Abstract

Veno-occlusive disease (VOD) of the liver occurs with a frequency of 5–15% after myeloablative conditioning and allogeneic stem cell transplantation (SCT). While risk factors for VOD are well known, predicting the occurrence of VOD in individuals remains challenging. Since the primary mechanism of injury in VOD is conditioning-related damage to hepatic sinusoidal endothelial cells and hepatocytes, we measured soluble biomarkers of endothelial injury in the peri-transplant period to determine if they correlated with the occurrence of VOD.

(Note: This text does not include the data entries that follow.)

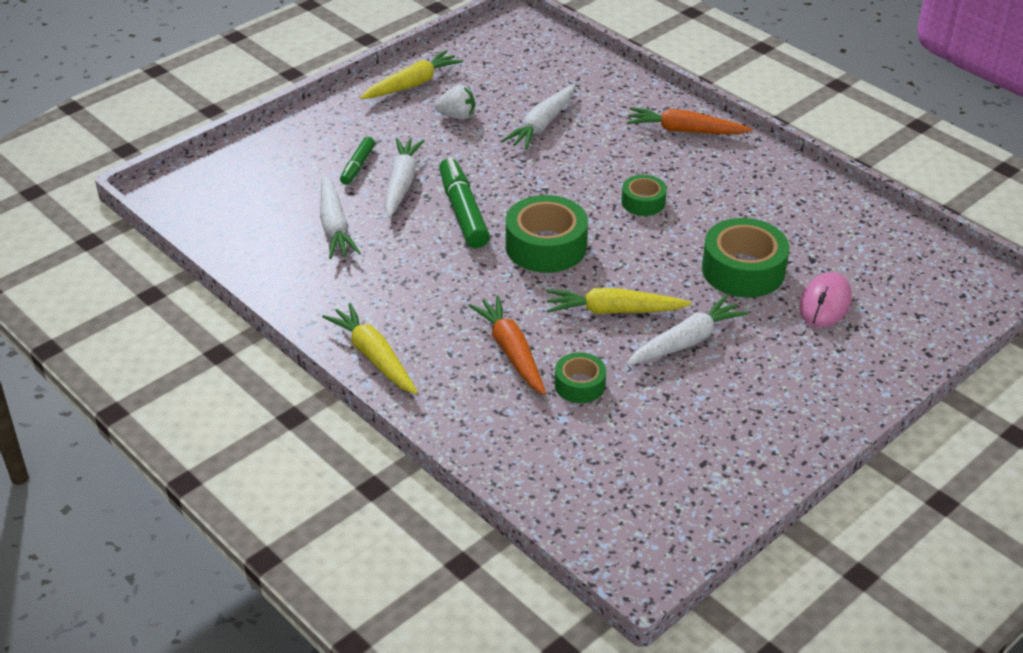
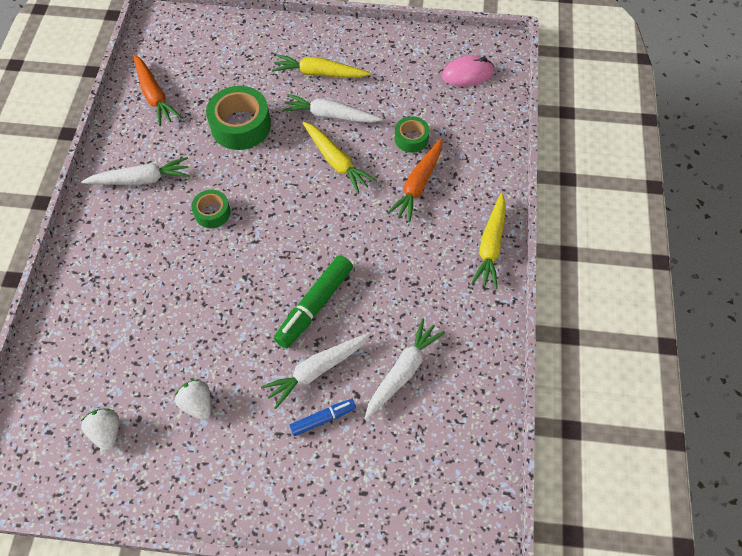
camera: 130 degrees left, 20 degrees up
green marker [340,137,375,185] -> blue marker [289,399,356,436]
yellow carrot [360,50,463,99] -> yellow carrot moved to [272,54,370,78]
white carrot [501,84,575,150] -> white carrot moved to [81,157,190,185]
green tape [506,195,588,273] -> none
orange carrot [626,107,752,134] -> orange carrot moved to [133,55,181,126]
pink mouse [799,272,852,328] -> pink mouse moved to [442,55,494,87]
none -> white strawberry [81,409,119,451]

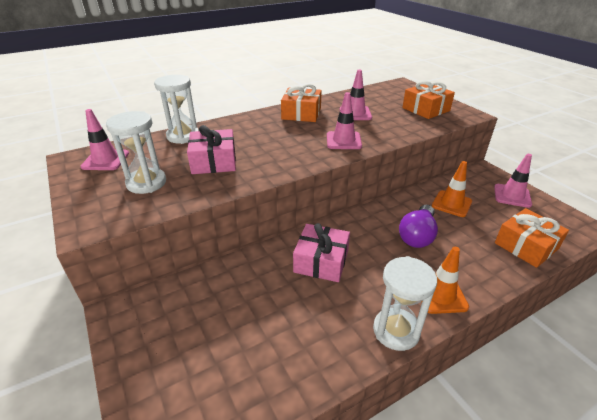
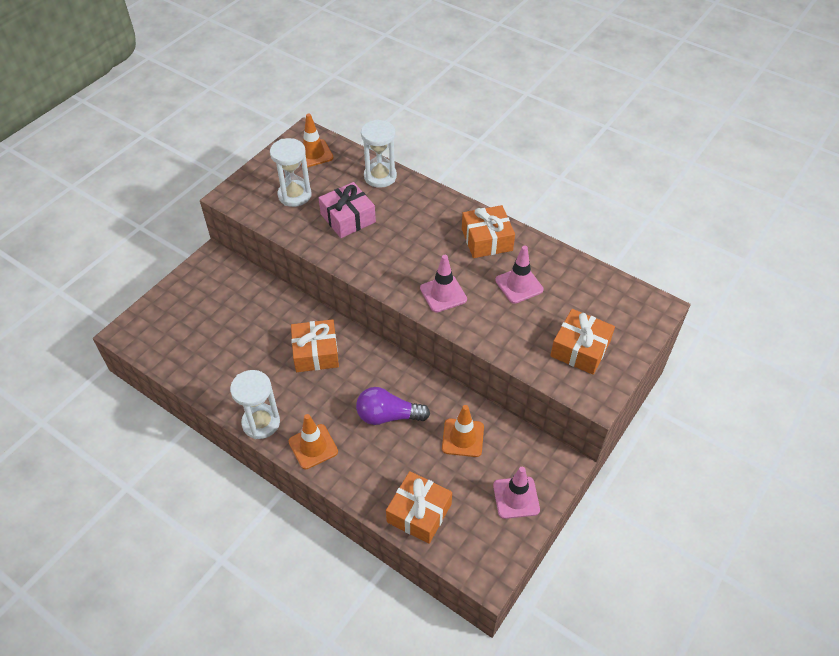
camera: 65 degrees right, 15 degrees up
pink traffic cone [80,109,129,170] -> orange traffic cone [301,113,333,168]
pink gift [293,223,350,282] -> orange gift [291,319,339,372]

Methods: 59 patients received cyclophosphamide (1800 mg/m2 x 2) and TBI (14 Gy) as conditioning therapy, and tacrolimus with sirolimus (Sir+) or methotrexate (Sir-) as GVHD prophylaxis. Only patients with HLA-matched donors were included and selected for analysis based on the occurrence of VOD (VOD+ n=18, VOD- n=41), diagnosed by clinical, radiologic and pathologic criteria. Banked samples collected after conditioning but prior to SCT (day -1) and weekly after SCT (day 7, 14, 21) were thawed and analyzed by ELISA using commercially available kits and quantified using a VersaMax plate reader. Von Willebrand Factor (vWF) and thrombomodulin were assayed in plasma, and E-selectin and soluble intercellular adhesion molecule-1 (ICAM) were assayed in serum. Assays were performed in duplicate and results are the mean of two assays. Not all patients had every time point analyzed due to missing specimens. The within-sample results were compared using the 2-sided Wilcoxon rank-sum test, and the Bonferroni method was used to adjust for multiple comparisons (p value for significance=0.0125).

Results: Comparing patients who did and did not develop VOD, patients with VOD had significantly elevated levels of vWF suggestive of endothelial damage at all timepoints prior to the development of VOD in comparison with controls (p≤0.0118, Figure). Thrombomodulin levels were predictive of VOD at all post-SCT timepoints (p≤0.0013, Figure). ICAM levels were significantly elevated up to Day 21 (p≤0.0028). E-selectin was less useful and statistically significant increases in levels were not observed. Since sirolimus has effects on endothelial function that may contribute to VOD through mechanisms different than the conditioning regimen, we stratified the analyses by sirolimus exposure, comparing Sir+VOD+ patients with Sir+VOD- controls. vWF levels in Sir+VOD+ patients were predictive for VOD at all timepoints when compared with controls (p≤0.003). Thrombomodulin levels were informative against controls for all post-SCT timepoints (p≤0.003). ICAM was informative as well (p≤0.003 pre-SCT, day 7, 14), while E-selectin levels were uninformative. The discriminative value of elevated serum and plasma biomarkers was limited to Sir+ patients in this small dataset, since other than some vWF timepoints, biomarkers could not distinguish Sir- patients who developed VOD patients from control groups without VOD. There were no differences in biomarkers among VOD- patients, suggesting that in the absence of VOD, markers of endothelial injury are not elevated even when sirolimus is used.

Conclusions: Plasma vWF and thrombomodulin and serum ICAM elevations before and early after SCT can be used to predict the occurrence of VOD. These assays are most useful in patients receiving sirolimus. This analysis demonstrates the contribution of sirolimus to endothelial injury and VOD after SCT, and may help select patients in whom prophylactic or pre-emptive strategies against endothelial damage and VOD may be useful.

Disclosures: No relevant conflicts of interest to declare.